There are, however, strategies for getting consumers to become partners in ensuring their own good health. Health systems need to define episodes of care and assign them global fees, and then eliminate care that appears to be free (or nearly free) at the point of care. At no time should consumption of medical care at the point of service be free, unless the managers of probability risk are trying to entice patients to consume, as with preventive care. It should be clear that $5 copayments for office visits and $3 copayments for prescriptions are about as close to free care as one can get. When cost at the point of service is made meaningful (as opposed to onerous), consumer choice will become the sovereign power in the market.
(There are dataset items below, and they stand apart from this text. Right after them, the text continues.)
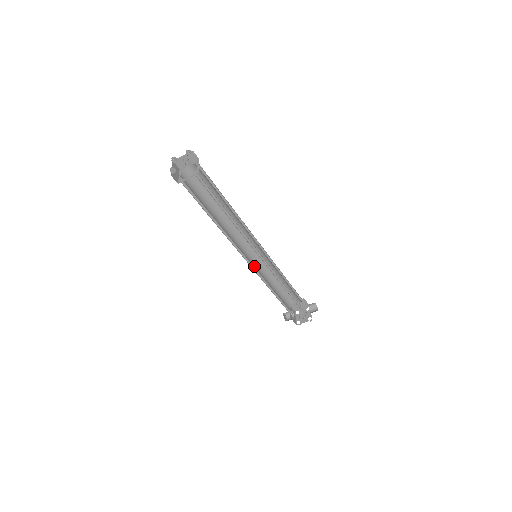
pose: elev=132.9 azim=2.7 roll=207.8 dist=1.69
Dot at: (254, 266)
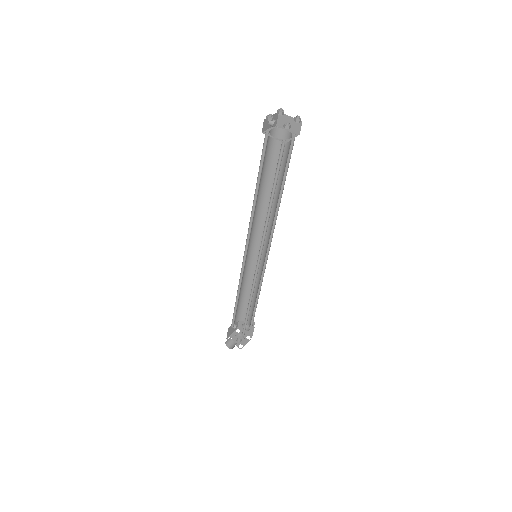
Dot at: occluded
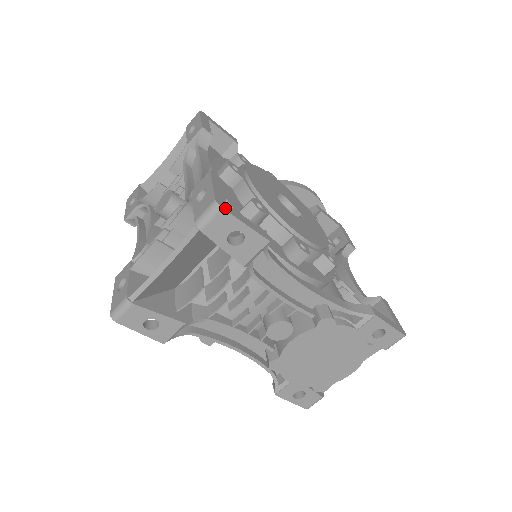
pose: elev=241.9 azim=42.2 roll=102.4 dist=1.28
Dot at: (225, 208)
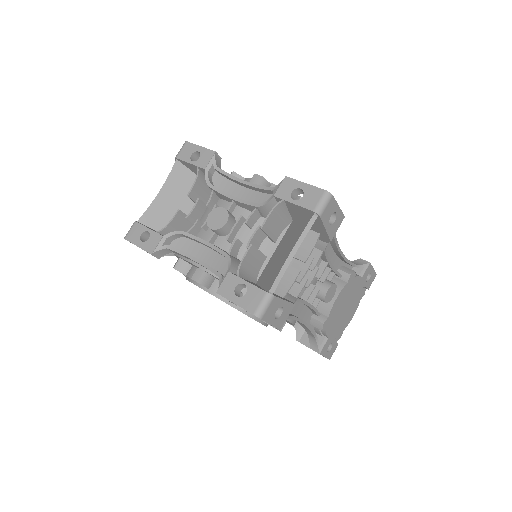
Dot at: (331, 196)
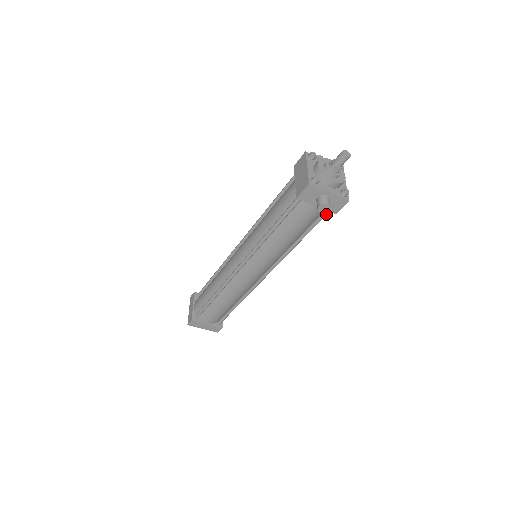
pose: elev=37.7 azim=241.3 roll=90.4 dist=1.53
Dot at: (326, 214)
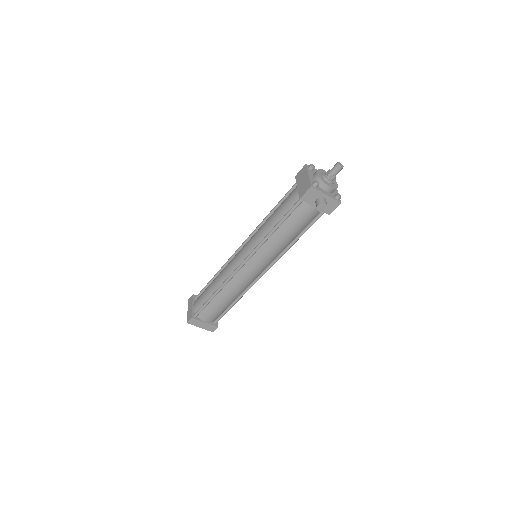
Dot at: (321, 215)
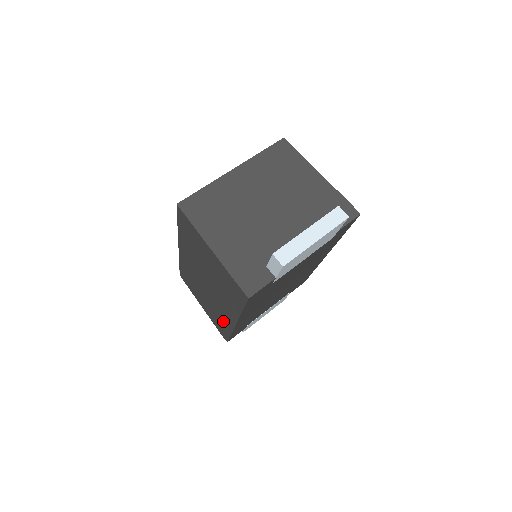
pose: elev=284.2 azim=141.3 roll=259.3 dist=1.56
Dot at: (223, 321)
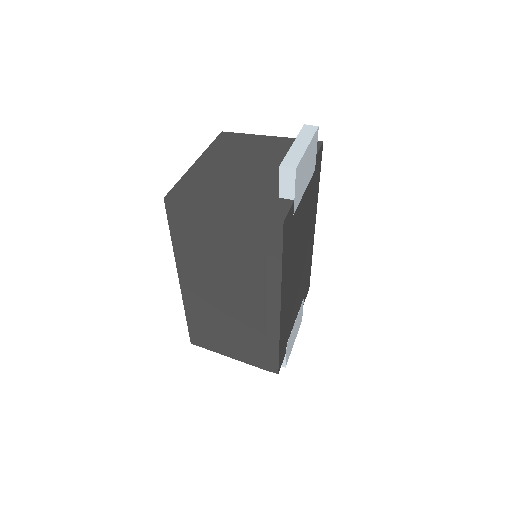
Dot at: (264, 334)
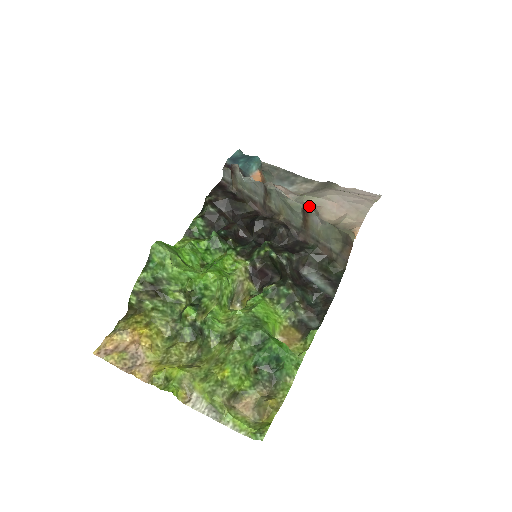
When health care systems are organized around these three values—risk bifurcation, polycentrism, and consumer sovereignty—the result will be a decentralized structure in which consumers shop in one competitive market for health care insurance, and once insured, shop in another competitive market for health care. This structure does not preclude traditional managed care. A robust market in health care should encourage a rich system of competing organizations. In fact, if a truly vibrant market were to develop, it would probably strengthen the vertically integrated systems by generating the information they need to price their products more effectively—if they're still around.